When asked if he was optimistic that the law can be properly enforced, given that thousands of restaurants are operating in Louisiana, the governor said he is.

“Sure, the Department of Health will enforce it, and I believe, first of all, the people who serve cooked and prepared shrimp and crawfish could be on notice, it’s a pretty simple bill,” Edwards said “If the origin of the shrimp and crawfish is foreign, they have to say that and they have to say it on the menu, if they have a menu in their business, or they have to provide notice on the storefront or the doors you walk through if they don’t use a menu.”

People working in Louisiana’s seafood industry like Dean Blanchard of Grand Isle believe the new law will protect the reputation of local seafood.

"Our problem was people would come down here, eat the shrimp, well one time they got a good shrimp, one time they got a bad shrimp.
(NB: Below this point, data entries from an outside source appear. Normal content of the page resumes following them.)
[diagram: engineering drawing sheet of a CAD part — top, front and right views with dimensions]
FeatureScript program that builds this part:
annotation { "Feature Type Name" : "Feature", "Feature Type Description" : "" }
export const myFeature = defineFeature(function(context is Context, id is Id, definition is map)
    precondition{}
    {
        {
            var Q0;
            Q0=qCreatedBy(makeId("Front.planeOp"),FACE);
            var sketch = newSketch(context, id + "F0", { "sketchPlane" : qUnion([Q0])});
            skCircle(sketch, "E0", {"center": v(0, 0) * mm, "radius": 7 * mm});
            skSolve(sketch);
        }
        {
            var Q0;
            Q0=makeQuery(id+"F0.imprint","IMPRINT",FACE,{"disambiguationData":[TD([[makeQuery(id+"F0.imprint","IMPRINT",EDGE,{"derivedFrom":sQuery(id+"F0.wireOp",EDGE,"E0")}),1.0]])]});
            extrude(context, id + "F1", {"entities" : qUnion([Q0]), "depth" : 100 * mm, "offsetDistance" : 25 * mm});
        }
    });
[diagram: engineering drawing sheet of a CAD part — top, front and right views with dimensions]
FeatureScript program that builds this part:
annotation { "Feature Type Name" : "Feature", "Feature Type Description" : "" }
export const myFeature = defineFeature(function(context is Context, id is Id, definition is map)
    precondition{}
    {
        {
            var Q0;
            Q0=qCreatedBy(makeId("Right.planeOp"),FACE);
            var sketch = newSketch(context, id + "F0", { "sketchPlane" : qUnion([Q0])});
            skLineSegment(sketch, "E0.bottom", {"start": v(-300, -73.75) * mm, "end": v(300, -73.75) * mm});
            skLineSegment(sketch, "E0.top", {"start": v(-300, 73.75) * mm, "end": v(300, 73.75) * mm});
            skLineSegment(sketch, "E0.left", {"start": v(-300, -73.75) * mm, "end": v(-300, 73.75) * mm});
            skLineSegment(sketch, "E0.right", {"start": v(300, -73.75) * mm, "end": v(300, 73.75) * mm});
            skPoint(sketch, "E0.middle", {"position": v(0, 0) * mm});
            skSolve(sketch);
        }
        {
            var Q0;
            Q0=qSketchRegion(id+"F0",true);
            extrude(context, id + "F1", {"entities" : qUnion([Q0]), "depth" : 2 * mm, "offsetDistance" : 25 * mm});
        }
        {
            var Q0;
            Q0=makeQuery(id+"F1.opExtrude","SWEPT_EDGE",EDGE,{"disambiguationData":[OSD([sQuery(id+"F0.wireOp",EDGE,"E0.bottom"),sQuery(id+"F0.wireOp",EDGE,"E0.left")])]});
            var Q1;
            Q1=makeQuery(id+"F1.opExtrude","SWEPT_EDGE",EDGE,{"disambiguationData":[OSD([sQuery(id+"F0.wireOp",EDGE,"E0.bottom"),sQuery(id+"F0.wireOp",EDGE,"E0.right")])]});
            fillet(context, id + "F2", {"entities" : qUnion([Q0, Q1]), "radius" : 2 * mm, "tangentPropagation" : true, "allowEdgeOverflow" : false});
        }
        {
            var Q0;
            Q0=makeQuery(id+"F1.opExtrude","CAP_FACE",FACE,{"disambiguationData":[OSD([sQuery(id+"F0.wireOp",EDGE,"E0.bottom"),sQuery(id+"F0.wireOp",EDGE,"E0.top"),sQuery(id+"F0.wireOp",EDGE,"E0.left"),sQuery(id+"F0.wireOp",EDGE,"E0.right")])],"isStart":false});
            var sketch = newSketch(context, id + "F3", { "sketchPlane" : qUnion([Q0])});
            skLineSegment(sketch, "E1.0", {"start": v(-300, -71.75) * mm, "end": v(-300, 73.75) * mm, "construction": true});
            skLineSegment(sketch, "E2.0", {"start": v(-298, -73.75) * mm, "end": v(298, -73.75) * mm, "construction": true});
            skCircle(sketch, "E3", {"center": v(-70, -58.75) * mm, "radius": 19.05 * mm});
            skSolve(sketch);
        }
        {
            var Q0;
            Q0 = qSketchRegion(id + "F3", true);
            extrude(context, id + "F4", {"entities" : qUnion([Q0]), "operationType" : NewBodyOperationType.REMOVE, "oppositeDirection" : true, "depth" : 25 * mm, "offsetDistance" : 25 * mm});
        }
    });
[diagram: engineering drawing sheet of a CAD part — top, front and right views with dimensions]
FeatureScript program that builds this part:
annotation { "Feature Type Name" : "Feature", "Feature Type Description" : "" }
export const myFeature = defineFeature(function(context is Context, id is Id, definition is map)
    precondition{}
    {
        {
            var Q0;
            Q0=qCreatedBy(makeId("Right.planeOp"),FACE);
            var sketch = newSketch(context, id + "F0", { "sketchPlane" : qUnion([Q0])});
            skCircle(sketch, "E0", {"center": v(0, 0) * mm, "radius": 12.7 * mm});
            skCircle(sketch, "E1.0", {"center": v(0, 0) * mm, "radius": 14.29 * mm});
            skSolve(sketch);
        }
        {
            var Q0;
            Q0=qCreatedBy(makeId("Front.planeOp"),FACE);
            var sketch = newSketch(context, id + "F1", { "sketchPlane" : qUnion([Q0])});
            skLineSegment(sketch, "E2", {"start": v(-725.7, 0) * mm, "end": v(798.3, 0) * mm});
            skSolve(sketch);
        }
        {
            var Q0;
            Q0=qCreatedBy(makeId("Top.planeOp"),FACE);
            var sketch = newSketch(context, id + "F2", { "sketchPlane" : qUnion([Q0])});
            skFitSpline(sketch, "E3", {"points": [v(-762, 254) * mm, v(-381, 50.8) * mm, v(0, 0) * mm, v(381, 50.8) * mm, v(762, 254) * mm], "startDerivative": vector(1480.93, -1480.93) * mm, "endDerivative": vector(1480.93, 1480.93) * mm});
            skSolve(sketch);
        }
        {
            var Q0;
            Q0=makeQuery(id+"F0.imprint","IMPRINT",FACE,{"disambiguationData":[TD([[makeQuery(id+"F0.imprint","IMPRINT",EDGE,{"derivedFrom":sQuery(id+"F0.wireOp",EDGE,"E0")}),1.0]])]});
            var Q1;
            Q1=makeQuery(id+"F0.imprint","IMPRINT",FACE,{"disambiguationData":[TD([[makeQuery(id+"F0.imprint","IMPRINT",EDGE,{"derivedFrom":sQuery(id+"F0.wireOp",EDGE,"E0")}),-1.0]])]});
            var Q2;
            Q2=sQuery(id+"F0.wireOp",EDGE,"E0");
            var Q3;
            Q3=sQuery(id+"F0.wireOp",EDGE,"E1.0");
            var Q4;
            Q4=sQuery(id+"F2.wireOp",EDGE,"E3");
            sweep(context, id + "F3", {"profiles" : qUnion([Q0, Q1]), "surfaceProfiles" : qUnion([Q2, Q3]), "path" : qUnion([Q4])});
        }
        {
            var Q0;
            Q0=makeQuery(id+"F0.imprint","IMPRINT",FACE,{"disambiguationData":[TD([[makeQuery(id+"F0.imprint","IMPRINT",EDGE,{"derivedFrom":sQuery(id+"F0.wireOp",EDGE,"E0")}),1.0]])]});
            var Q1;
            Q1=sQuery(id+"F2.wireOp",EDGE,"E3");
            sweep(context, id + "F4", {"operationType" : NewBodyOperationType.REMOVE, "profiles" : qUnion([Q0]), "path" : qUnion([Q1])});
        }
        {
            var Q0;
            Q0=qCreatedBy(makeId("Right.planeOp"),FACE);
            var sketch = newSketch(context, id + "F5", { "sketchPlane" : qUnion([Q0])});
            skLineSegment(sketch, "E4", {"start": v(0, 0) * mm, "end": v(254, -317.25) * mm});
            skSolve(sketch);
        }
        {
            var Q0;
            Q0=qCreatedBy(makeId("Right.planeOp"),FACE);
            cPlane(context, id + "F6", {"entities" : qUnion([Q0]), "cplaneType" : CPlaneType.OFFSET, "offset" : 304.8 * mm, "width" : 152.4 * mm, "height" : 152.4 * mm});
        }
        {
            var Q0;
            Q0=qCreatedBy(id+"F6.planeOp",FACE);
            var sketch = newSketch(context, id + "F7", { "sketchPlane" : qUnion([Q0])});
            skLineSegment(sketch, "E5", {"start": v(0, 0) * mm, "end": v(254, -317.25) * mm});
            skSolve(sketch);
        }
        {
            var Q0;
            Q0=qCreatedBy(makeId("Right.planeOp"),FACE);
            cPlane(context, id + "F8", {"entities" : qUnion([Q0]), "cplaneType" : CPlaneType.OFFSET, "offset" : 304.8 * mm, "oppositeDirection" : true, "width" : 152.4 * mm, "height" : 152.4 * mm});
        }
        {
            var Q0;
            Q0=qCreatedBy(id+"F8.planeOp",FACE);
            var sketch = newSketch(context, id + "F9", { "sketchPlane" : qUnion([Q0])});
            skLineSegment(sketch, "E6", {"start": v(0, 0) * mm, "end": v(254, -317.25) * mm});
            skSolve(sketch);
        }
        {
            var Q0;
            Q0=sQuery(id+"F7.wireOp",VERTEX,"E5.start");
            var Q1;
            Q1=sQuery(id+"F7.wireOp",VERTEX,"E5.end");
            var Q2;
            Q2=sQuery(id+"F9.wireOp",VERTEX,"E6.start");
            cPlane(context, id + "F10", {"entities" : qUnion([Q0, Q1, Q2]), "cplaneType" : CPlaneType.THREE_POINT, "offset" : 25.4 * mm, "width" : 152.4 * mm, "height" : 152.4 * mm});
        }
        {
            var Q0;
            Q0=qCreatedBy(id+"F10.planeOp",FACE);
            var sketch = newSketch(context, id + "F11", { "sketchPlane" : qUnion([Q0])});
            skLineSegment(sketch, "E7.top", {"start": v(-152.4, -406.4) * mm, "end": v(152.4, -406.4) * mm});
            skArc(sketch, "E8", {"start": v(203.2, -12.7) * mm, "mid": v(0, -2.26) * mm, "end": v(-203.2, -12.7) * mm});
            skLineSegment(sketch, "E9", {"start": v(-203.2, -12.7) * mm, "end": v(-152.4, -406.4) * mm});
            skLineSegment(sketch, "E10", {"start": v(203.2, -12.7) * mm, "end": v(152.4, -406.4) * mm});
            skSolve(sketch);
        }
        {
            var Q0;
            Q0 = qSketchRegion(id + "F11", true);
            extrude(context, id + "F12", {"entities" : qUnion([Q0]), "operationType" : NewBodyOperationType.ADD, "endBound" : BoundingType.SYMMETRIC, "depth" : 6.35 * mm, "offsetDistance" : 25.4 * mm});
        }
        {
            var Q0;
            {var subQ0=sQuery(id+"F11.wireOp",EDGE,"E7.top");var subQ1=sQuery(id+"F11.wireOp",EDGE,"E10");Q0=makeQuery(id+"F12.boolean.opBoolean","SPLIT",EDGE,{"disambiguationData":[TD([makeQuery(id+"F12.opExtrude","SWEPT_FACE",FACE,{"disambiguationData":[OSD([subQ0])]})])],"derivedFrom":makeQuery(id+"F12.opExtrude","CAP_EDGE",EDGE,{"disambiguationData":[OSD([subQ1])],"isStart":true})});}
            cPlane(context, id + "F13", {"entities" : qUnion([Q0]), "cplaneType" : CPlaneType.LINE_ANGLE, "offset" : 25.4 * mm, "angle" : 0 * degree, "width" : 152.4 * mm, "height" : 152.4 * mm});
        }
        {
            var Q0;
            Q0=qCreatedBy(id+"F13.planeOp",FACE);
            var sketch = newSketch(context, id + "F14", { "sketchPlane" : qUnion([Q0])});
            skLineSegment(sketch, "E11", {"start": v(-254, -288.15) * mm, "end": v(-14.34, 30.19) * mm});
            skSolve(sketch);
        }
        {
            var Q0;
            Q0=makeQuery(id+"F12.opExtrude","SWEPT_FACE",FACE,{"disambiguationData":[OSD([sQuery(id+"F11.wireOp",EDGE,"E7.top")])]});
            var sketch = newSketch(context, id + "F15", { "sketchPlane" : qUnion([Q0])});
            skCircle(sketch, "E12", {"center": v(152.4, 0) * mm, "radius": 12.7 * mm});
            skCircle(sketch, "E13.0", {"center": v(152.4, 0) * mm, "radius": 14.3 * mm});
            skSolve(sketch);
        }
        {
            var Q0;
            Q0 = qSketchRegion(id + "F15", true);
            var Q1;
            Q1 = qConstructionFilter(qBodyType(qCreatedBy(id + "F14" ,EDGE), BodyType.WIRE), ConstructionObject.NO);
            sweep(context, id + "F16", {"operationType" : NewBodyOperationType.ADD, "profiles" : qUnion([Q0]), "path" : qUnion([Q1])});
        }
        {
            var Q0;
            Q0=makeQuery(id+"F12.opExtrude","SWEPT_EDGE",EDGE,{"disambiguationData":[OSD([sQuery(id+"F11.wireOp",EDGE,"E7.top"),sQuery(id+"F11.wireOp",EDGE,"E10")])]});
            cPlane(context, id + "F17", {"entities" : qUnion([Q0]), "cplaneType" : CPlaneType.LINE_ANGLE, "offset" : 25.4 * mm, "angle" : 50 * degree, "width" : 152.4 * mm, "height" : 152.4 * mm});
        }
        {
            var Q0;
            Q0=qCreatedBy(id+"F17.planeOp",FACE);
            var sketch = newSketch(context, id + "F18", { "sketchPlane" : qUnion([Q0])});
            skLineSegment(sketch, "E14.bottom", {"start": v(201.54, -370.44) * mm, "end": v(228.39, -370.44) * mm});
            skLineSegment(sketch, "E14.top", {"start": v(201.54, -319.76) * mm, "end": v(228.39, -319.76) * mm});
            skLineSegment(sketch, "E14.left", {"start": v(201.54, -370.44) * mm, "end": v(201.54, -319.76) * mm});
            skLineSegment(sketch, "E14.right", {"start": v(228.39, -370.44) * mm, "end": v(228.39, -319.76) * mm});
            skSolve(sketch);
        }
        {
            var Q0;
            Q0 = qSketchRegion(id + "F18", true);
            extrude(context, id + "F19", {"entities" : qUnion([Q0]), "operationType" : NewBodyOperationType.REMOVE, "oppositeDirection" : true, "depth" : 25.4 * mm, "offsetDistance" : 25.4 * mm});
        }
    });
They never knew where that shrimp was coming from,” Blanchard said.

The governor echoed that sentiment.

“Because we know that the vast majority of people who are here, who travel here and that go into a restaurant to eat, unless they’re told otherwise, they believe they’re eating Louisiana shrimp or Louisiana crawfish. We also want to make sure that the food that we serve here in our state is the safest as it could possibly be," Edwards said.

Douglas Davis owns The Shack and said many customers already ask where the seafood on the menu comes from.

"I think the benefit of letting your customer know is local benefits. They know their product is from here and it’s a fresh product, it’s a safe product, that’s the main thing, no antibiotics and stuff like that,” Davis said.

Kim Chauvin of Blue Water Shrimp Company said there will be discussions about how people in the industry can also check on restaurants’ compliance with the new law.

"It would be that we go into a restaurant, we buy the product and then we send it off for DNA sampling,” said Chauvin.